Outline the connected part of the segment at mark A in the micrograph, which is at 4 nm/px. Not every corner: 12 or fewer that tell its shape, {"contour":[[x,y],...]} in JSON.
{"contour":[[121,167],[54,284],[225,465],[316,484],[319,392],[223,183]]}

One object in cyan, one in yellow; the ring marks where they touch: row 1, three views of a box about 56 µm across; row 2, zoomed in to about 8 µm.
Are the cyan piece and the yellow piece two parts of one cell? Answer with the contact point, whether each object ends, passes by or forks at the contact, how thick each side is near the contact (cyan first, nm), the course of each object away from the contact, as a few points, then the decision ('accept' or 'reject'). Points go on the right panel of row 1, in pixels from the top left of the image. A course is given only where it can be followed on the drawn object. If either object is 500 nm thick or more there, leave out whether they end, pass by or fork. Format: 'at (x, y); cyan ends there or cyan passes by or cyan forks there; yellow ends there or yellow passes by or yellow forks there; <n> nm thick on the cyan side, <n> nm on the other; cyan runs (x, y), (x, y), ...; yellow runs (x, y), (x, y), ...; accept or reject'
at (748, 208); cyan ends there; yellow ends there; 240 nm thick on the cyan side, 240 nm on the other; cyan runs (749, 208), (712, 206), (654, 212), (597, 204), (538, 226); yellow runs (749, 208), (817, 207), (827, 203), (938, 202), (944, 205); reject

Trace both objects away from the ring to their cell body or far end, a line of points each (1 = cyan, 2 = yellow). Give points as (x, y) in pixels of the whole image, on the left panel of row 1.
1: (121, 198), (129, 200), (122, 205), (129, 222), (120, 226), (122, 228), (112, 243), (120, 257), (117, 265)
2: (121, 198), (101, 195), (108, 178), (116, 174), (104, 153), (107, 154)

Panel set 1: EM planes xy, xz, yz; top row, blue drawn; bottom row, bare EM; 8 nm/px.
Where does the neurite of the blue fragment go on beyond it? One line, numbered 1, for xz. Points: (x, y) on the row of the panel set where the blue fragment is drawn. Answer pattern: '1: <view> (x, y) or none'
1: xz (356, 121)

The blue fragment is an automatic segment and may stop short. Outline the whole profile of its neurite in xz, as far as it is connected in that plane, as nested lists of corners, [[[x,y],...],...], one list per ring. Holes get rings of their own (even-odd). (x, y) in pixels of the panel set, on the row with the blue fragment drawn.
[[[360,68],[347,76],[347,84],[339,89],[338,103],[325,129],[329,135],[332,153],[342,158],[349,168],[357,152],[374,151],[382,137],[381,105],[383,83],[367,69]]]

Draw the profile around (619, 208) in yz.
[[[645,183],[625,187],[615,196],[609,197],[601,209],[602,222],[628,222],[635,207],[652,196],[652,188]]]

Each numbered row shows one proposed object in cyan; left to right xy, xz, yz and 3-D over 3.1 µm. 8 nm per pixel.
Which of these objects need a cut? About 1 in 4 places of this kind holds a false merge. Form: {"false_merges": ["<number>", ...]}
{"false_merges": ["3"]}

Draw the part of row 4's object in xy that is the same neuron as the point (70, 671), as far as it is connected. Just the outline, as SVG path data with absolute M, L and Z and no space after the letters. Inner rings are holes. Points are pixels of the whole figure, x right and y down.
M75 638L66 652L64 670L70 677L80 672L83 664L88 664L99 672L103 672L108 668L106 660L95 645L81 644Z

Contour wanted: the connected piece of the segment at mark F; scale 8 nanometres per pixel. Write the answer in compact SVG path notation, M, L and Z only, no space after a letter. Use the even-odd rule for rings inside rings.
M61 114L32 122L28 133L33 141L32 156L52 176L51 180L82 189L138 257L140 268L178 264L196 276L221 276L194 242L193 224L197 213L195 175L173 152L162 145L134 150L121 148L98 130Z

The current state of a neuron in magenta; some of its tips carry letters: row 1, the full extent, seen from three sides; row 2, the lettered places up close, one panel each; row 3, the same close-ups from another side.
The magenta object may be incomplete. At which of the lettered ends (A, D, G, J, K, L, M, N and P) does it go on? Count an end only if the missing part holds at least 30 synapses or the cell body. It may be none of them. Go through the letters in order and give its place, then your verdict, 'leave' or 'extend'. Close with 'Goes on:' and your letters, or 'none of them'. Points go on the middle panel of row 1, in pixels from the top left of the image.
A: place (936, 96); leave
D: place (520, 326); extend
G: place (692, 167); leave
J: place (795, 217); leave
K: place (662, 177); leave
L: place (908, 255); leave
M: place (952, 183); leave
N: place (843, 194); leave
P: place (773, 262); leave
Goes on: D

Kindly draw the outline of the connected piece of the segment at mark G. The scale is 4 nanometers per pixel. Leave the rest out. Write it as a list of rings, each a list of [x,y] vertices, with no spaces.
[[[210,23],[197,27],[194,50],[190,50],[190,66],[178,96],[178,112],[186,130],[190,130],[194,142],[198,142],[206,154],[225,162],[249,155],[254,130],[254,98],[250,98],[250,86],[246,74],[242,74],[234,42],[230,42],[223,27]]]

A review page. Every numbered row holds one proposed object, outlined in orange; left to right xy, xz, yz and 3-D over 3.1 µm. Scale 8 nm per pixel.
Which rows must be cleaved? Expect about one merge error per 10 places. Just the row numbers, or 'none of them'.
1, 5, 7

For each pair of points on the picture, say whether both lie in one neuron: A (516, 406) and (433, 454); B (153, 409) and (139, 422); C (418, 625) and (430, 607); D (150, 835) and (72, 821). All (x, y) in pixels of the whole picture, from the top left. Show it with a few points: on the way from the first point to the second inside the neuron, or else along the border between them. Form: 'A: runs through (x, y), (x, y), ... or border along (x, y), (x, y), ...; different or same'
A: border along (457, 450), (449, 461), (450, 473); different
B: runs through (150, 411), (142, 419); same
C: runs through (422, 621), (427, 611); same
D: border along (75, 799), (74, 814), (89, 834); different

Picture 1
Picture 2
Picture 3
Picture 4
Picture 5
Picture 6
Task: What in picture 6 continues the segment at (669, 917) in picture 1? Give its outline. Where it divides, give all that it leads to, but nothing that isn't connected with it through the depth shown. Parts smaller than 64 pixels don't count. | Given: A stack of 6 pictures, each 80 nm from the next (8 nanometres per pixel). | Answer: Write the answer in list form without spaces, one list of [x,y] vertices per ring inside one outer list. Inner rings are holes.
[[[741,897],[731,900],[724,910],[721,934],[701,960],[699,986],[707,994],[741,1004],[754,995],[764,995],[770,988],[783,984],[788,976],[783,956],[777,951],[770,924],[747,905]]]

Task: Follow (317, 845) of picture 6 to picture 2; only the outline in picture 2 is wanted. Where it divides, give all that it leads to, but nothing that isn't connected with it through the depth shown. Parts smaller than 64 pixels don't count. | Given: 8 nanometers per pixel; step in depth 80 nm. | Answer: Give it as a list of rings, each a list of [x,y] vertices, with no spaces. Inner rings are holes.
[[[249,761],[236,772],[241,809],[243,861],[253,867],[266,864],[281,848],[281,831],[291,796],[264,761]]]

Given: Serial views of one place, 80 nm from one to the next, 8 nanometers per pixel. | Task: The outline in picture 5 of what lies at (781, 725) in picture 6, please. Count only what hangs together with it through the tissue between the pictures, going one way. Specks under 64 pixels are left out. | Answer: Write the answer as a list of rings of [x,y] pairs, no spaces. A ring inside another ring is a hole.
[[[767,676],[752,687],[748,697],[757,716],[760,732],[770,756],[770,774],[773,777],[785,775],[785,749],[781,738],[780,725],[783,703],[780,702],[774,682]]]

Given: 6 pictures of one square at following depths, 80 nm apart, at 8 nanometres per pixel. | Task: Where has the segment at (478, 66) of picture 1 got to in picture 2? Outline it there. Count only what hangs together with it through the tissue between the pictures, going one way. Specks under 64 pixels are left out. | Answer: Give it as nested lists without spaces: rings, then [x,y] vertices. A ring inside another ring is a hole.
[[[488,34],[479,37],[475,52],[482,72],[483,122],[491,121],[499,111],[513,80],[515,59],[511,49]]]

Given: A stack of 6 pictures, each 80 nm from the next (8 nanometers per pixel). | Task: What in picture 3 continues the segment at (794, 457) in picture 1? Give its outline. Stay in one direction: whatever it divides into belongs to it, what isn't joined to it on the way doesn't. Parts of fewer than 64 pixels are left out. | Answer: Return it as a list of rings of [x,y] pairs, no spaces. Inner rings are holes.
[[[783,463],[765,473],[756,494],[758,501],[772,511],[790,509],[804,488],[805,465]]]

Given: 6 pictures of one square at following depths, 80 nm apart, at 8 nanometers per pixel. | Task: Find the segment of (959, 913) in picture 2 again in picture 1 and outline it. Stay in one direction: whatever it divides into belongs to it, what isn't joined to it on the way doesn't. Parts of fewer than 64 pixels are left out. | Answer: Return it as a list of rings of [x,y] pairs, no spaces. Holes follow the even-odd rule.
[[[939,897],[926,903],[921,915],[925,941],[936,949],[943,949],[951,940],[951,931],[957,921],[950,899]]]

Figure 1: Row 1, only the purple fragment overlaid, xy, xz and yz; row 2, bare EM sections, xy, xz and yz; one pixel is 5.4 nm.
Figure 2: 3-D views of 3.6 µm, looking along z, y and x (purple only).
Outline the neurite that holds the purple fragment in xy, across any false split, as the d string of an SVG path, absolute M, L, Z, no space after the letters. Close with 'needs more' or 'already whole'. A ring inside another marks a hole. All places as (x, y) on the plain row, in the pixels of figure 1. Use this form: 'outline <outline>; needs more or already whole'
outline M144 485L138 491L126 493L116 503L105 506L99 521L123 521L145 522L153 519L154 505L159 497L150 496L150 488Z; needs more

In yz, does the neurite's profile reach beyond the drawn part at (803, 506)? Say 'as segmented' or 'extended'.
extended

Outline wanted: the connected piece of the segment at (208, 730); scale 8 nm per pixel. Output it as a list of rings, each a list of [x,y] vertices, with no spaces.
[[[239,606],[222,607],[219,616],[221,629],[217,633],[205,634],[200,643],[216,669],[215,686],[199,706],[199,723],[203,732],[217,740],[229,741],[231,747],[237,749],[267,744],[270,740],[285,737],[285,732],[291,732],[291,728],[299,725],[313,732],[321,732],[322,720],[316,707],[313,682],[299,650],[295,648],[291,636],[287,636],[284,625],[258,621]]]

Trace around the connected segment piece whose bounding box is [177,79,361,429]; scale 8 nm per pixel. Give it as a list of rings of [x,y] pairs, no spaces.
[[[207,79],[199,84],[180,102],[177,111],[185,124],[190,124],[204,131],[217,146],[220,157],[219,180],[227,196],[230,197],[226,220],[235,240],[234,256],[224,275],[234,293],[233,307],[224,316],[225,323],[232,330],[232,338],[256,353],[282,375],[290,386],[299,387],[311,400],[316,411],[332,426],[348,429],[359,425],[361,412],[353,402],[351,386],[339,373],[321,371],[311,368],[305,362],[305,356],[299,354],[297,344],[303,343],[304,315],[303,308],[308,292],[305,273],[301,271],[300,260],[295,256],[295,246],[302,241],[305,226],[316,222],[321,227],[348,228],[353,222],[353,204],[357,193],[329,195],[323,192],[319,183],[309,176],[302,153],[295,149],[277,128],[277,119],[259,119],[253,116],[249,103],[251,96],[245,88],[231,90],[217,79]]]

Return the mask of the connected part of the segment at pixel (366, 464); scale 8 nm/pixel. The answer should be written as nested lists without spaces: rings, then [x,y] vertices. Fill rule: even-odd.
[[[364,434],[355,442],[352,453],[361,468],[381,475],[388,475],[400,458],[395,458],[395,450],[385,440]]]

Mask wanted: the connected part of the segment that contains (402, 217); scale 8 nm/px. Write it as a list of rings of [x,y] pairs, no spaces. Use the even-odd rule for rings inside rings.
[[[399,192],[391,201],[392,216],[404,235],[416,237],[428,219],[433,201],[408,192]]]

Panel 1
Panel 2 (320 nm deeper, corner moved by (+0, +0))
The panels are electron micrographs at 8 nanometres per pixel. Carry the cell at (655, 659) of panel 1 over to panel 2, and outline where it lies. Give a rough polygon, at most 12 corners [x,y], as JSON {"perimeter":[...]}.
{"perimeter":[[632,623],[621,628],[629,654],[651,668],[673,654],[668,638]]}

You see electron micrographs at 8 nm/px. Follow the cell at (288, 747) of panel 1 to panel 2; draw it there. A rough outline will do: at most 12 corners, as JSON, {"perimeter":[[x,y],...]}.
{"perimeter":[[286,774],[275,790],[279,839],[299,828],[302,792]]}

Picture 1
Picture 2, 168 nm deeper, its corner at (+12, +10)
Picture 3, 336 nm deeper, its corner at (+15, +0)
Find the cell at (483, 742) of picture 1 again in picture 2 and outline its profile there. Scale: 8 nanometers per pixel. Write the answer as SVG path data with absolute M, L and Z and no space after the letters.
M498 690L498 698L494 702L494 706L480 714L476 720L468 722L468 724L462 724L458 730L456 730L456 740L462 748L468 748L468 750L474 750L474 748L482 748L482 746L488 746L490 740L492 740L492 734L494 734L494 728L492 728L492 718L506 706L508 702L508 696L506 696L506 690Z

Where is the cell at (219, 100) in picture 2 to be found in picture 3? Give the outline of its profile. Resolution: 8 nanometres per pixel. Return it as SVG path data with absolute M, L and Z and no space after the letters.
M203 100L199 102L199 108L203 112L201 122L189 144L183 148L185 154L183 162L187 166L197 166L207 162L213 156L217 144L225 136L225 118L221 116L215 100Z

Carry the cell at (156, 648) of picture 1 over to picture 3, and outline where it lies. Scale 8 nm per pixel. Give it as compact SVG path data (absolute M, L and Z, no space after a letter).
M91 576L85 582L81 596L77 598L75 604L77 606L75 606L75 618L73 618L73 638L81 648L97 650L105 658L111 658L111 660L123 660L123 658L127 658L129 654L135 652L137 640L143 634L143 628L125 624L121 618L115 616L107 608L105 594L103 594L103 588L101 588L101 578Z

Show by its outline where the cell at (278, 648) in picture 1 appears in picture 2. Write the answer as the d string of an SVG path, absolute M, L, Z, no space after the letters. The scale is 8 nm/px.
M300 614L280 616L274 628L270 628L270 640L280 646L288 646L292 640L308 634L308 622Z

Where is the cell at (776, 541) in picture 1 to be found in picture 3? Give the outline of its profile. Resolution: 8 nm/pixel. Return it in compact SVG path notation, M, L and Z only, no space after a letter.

= What this task involves =
Note every line of the records that holds the word "three", and copy it.

= Answer section =
One object in cyan, one in yellow; the ring marks where they touch: row 1, three views of a box about 56 µm across; row 2, zoomed in to about 8 µm.
The current state of a neuron in magenta; some of its tips carry letters: row 1, the full extent, seen from three sides; row 2, the lettered places up close, one panel each; row 3, the same close-ups from another side.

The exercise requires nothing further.